▶ How to complete this task:
Keep to one stretch of the data below, the lines from the one with "Previously this was" up to and including the one with "### What is", and return that stretch exactly.

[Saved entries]

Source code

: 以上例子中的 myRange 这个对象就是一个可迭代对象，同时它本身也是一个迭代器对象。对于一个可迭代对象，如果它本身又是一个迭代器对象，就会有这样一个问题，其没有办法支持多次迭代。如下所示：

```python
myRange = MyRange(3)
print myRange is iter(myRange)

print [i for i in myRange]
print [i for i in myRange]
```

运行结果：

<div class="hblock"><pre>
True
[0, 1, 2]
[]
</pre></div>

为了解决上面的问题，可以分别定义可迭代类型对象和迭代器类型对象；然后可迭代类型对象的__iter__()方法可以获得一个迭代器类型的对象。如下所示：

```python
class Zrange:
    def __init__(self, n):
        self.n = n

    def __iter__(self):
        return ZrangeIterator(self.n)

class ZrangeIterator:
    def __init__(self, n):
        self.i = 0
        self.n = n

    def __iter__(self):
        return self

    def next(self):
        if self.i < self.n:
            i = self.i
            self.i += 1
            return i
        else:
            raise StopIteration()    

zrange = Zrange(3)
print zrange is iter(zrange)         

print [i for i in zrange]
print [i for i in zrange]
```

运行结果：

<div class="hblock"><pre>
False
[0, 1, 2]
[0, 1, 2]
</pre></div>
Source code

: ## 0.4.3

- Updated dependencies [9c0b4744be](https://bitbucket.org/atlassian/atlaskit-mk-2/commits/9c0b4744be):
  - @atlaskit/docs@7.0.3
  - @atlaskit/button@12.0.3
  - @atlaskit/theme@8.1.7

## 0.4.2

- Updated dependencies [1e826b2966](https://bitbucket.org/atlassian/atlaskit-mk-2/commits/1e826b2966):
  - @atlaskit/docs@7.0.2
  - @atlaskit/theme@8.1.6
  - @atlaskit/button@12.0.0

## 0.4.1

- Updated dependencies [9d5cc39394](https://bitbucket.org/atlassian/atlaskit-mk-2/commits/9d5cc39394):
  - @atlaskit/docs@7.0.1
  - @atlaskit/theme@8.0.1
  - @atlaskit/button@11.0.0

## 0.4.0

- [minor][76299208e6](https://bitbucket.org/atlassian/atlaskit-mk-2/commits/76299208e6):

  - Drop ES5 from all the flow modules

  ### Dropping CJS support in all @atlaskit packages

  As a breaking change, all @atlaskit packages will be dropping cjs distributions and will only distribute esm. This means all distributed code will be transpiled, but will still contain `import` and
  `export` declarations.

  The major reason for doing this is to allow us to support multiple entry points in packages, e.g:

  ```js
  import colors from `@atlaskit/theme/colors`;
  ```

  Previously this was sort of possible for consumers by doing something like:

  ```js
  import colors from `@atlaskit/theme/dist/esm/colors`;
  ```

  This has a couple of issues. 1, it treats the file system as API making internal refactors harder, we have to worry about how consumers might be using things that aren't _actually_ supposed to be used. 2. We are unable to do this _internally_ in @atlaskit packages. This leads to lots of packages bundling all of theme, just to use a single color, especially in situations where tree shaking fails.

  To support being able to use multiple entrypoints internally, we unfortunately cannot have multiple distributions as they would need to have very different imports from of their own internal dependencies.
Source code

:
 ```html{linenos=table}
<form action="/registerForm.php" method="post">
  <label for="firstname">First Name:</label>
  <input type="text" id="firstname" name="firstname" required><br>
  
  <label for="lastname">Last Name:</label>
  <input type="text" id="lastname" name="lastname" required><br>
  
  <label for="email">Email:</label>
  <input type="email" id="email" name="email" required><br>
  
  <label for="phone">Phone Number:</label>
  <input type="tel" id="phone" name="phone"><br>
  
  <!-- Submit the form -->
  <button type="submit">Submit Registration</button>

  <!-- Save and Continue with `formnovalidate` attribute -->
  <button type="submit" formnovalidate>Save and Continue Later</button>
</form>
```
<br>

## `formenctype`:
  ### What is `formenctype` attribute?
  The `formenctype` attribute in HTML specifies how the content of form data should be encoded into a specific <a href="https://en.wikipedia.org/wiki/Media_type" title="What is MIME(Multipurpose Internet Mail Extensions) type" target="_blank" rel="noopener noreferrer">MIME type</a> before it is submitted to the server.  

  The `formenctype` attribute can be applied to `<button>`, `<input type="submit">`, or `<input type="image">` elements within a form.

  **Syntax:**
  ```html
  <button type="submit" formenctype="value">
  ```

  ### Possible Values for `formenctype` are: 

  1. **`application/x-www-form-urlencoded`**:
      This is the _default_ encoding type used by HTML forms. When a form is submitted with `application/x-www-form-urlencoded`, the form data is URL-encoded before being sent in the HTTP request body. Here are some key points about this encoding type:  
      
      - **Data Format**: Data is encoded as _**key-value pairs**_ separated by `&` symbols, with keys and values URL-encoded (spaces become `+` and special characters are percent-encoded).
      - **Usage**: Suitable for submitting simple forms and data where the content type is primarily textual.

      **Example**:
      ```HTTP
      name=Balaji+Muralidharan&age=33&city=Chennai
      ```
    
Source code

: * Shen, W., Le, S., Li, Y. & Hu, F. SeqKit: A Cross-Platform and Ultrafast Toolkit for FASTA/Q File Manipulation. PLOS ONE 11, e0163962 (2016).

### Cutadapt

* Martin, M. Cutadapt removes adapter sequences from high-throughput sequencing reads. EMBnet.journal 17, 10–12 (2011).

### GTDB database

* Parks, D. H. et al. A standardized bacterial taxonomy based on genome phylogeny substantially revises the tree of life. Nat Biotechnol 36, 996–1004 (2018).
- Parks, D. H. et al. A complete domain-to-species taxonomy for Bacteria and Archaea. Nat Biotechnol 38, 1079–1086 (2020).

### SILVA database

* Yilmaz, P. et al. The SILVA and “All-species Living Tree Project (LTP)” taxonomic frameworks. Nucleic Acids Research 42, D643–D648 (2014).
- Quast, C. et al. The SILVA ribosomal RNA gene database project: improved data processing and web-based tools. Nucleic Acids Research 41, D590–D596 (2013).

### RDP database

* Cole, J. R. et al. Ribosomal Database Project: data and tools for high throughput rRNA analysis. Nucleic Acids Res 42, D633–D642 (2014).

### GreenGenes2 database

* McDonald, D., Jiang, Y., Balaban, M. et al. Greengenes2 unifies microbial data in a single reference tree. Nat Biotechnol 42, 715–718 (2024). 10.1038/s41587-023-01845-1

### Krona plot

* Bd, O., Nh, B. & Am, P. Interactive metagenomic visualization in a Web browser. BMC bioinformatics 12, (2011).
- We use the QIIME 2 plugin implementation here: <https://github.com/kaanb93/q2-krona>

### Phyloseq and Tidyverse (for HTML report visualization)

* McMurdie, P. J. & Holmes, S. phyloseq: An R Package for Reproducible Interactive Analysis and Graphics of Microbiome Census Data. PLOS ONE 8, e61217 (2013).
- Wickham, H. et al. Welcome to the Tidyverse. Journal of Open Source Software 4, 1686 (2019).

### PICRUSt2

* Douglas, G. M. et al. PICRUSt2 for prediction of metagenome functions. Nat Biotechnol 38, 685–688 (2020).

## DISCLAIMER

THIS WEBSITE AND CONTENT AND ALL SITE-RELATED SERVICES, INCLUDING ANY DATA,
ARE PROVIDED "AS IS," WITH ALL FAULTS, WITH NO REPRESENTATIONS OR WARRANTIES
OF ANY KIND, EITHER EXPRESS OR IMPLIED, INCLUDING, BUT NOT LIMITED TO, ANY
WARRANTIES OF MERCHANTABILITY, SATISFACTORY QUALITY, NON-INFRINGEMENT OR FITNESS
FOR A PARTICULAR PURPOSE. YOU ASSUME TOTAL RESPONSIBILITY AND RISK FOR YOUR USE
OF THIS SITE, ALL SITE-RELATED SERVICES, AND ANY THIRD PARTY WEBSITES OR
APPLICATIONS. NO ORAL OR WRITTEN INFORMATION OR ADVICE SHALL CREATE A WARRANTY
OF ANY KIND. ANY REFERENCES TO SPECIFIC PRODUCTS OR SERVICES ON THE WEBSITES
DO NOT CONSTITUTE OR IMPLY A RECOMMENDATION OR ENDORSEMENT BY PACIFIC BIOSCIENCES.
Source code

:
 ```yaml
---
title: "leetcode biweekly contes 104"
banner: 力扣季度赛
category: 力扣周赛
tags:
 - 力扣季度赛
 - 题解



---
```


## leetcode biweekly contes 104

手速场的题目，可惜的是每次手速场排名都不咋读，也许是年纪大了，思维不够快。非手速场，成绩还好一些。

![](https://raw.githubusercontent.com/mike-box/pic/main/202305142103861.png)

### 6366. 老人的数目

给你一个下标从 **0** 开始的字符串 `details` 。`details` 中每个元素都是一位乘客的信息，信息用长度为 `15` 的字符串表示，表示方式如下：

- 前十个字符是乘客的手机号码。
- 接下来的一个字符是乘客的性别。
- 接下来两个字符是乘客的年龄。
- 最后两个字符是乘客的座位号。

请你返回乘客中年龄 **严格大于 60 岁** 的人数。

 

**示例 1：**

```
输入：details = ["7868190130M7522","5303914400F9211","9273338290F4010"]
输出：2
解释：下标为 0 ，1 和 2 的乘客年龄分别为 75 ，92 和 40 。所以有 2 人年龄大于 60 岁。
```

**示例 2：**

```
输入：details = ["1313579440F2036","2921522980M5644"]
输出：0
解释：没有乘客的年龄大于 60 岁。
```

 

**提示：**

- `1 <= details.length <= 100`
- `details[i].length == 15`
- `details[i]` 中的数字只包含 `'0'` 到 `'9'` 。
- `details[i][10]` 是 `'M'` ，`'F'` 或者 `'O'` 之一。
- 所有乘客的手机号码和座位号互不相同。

▶ Final answer:
  Previously this was sort of possible for consumers by doing something like:

  ```js
  import colors from `@atlaskit/theme/dist/esm/colors`;
  ```

  This has a couple of issues. 1, it treats the file system as API making internal refactors harder, we have to worry about how consumers might be using things that aren't _actually_ supposed to be used. 2. We are unable to do this _internally_ in @atlaskit packages. This leads to lots of packages bundling all of theme, just to use a single color, especially in situations where tree shaking fails.

  To support being able to use multiple entrypoints internally, we unfortunately cannot have multiple distributions as they would need to have very different imports from of their own internal dependencies.
Source code

:
 ```html{linenos=table}
<form action="/registerForm.php" method="post">
  <label for="firstname">First Name:</label>
  <input type="text" id="firstname" name="firstname" required><br>
  
  <label for="lastname">Last Name:</label>
  <input type="text" id="lastname" name="lastname" required><br>
  
  <label for="email">Email:</label>
  <input type="email" id="email" name="email" required><br>
  
  <label for="phone">Phone Number:</label>
  <input type="tel" id="phone" name="phone"><br>
  
  <!-- Submit the form -->
  <button type="submit">Submit Registration</button>

  <!-- Save and Continue with `formnovalidate` attribute -->
  <button type="submit" formnovalidate>Save and Continue Later</button>
</form>
```
<br>

## `formenctype`:
  ### What is `formenctype` attribute?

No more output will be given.